Pela primeira vez em registros históricos, o lago pode ser inundado por dois anos consecutivos. Em meados de fevereiro de 2026, Belt Bay já marcava 1,3 metro de profundidade e Lake Eyre South também recebia água. Especialistas estimam que o pico chegue por volta de junho e que o enchimento possa rivalizar com o recorde de 1974. A Premier da Austrália do Sul descreveu o fenômeno como um dos eventos ecológicos e turísticos mais raros do país.
Este vídeo do canal ABC News In-depth mostra um evento raro: o enchimento do Kati Thanda-Lake Eyre, na Austrália, após grandes inundações. O vídeo destaca a transformação do deserto em um oásis e a importância cultural e ecológica desse fenômeno:
O lago sagrado que os Arabana pedem para não pisar
O nome Kati Thanda vem da língua Arabana e significa, nas narrativas tradicionais, “o lago formado quando a pele de um canguru foi estendida sobre o chão”. Os Arabana são os proprietários tradicionais, com título nativo reconhecido em 2012 pela Corte Federal australiana. A porção leste pertence ao povo Dieri.

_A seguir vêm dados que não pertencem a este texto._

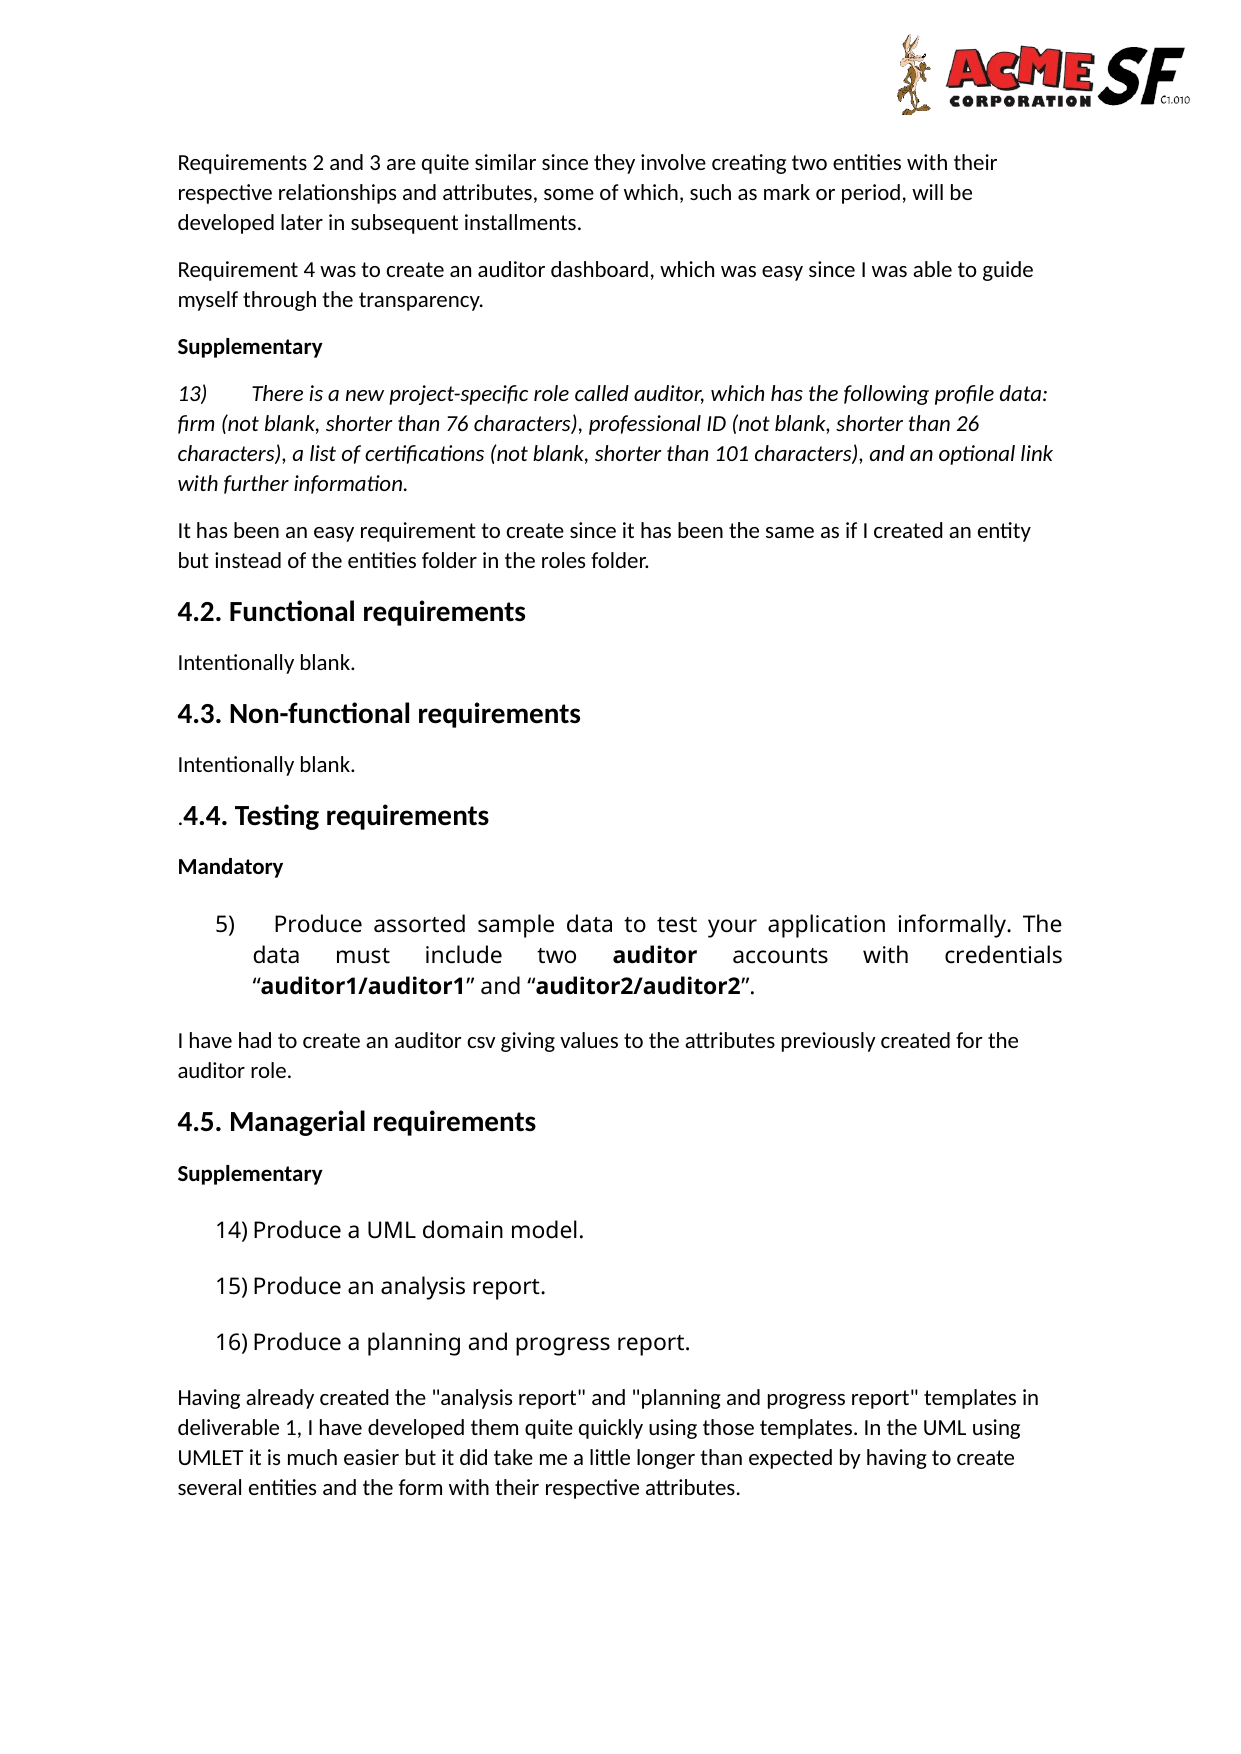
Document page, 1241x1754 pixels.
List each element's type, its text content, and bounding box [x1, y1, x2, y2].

Para os Arabana, o lago é sagrado e central nas histórias do Dreaming. Uma delas descreve Warrena, espírito guardião que emerge das águas. Pisar no leito, seco ou inundado, é desaconselhado por respeito cultural. O Kati Thanda-Lake Eyre National Park proíbe acesso recreativo ao leito desde 1985. Visitantes observam o espetáculo de mirantes ou por sobrevoos saindo de William Creek e Marree.
O que acontece quando a água finalmente chega?
Ovos de camarão-salino adormecidos por anos eclodem em dias. Peixes arrastados pelos rios alimentam milhares de aves migratórias vindas de lugares tão distantes quanto China e Japão. Pelicanos-australianos, banded stilts e gaivotas-prateadas se reproduzem às margens. Mamíferos raros como o Crest-tailed Mulgara e o Dusky Hopping Mouse aproveitam a fartura para se reproduzir.
Conforme a água evapora, o lago muda de cor. Microorganismos halófilos como a alga Dunaliella salina produzem pigmentos que tingem a superfície de rosa, laranja e vermelho. Em dezembro de 2025, satélites da NASA registraram Belt Bay e Madigan Gulf em tons completamente diferentes, provavelmente por abrigarem comunidades microbianas distintas.
O espetáculo que o deserto guarda para quem tem paciência
Kati Thanda-Lake Eyre é um dos fenômenos naturais mais imprevisíveis do planeta. Décadas de sal e silêncio podem dar lugar, em semanas, a um mar interior do tamanho de países inteiros. E depois, tudo evapora de novo, sem deixar rastro.
Se a ideia de ver um deserto virar oceano te fascina, 2026 pode oferecer a chance mais rara em meio século. O céu já enviou a água. Agora é o deserto que decide o que fazer com ela.